The incidence rate of cervical cancer (CC) is three times greater in Southeast Asia (SEA), where screening tests are less common than in Northern America, underlining a need for convenient self-diagnostic methods. The expression pattern of microRNAs (miRNAs) has been considered a molecular tool for non-invasive cancer diagnosis and prognosis. This study aimed at the development of the first miRNA biomarker panel for early detection of CC in Thai women. Genome-wide miRNA expression profiling was performed on cervical tissue and discharge samples from high-grade squamous intraepithelial lesion (HSIL) and adenocarcinoma in situ (AIS) subjects. Machine learning was used for handling imbalanced data and feature selection before differential expression analysis to identify significantly dysregulated miRNA panels. Pathway analysis was conducted to provide the cellular functions involved in CC progression. The study identified a shared 18-miRNA panel for both tissue and discharge, with which the prediction model distinguished HSIL and AIS from normal samples with an accuracy of 90.9%. Three dysregulated miRNAs comprised of miR-125b-1-3p, miR-487b-3p, and miR-1180-3p in CC were first described. Most of the miRNAs in the panel were down-regulated, whereas merely miR-142-3p was significantly up-regulated in HSIL and AIS, suggesting a convenient biomarker for detecting precancerous conditions. Moreover, our miRNA panel highlighted important roles played by the cell-cell interaction pathways in CC. Together, our miRNA panel hold promise as a biomarker for the early detection of cervical cancer with cervical discharge, offering the possibility for developing non-invasive diagnostic tools.

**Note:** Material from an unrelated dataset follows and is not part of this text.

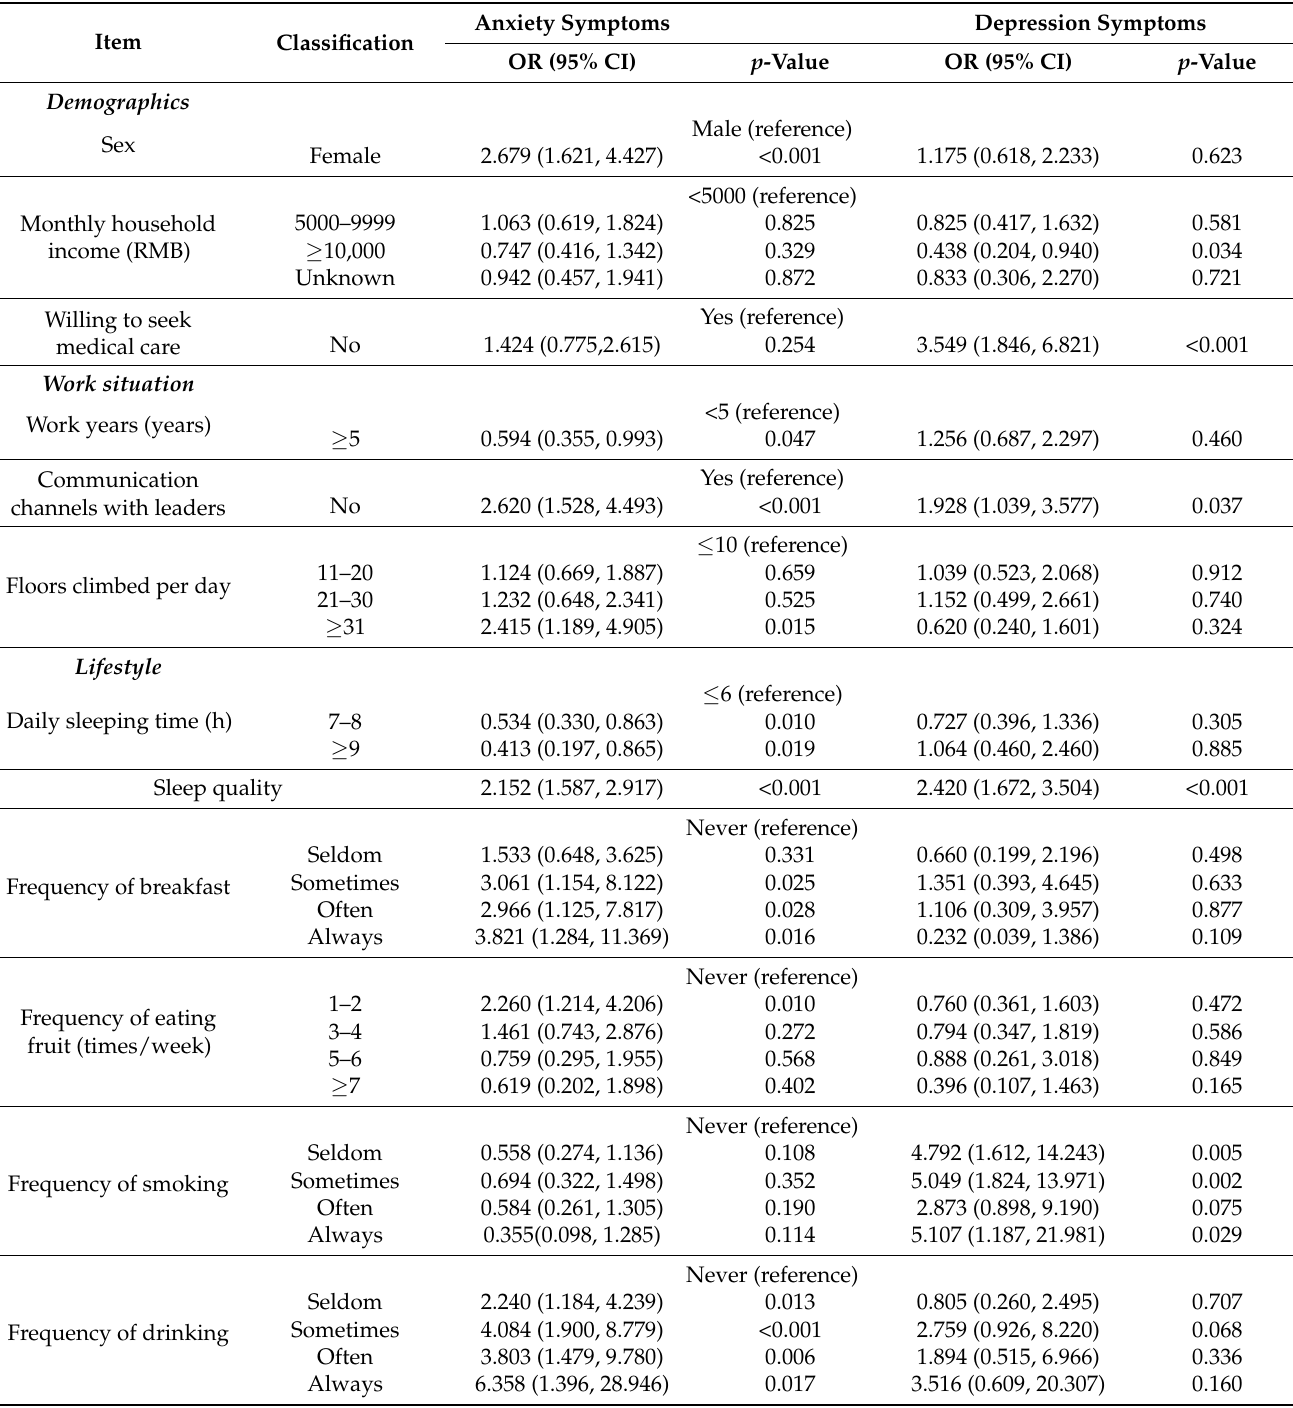
Table 3. Logistic regression of factors associated with anxiety and depression symptoms among food delivery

Keywords: Adenocarcinoma in situ; Cervical cancer; High-grade squamous intraepithelial lesion; Machine learning; microRNA.

Fig. 1

The overall workflow of the miRNA biomarker analysis in this study.

Fig. 2

NOISeq analysis of important miRNAs. (A) The heatmap clustering of 223 important miRNAs after filtering out low counts and normalized with TMM. The total numbers of samples (tissue + discharge) for each group are indicated in parentheses in the graph legend. (B) The Principle component analysis (PCA) plot of important miRNAs expression from discharge samples (DC_HSIL and DC_ AIS), tissue samples (HSIL and AIS), and normal tissue samples (Normal). The total numbers of samples for each group are indicated in parentheses in the graph legend. The differential expression plot of miRNAs in HSIL (C) and AIS (D). Up-regulated miRNAs within the probability of differential expression threshold (q) = 0.9, 0.8, and 0.7 are labeled and colored in bright red, dark red, and pink, respectively. The downregulated miRNAs are in bright blue, dark blue, and light blue, respectively.

Fig. 3

Analysis of the 18-miRNA panel. (A) The Venn diagram represents dysregulated miRNAs selected from machine learning. Up-regulated miRNAs are in red characters and the down-regulated miRNAs are in blue. (B) The PCA plot represents sample classification of HSIL and AIS using the 18-miRNA panel. The total numbers of samples for each group are indicated in parentheses in the graph legend.

Fig. 4

Heatmap of KEGG pathway enrichment analysis of the miRNAs panel for PC. The labels of up-regulated miRNAs are underlined. The names of the pathways related to cell-cell interactions are highlighted in red.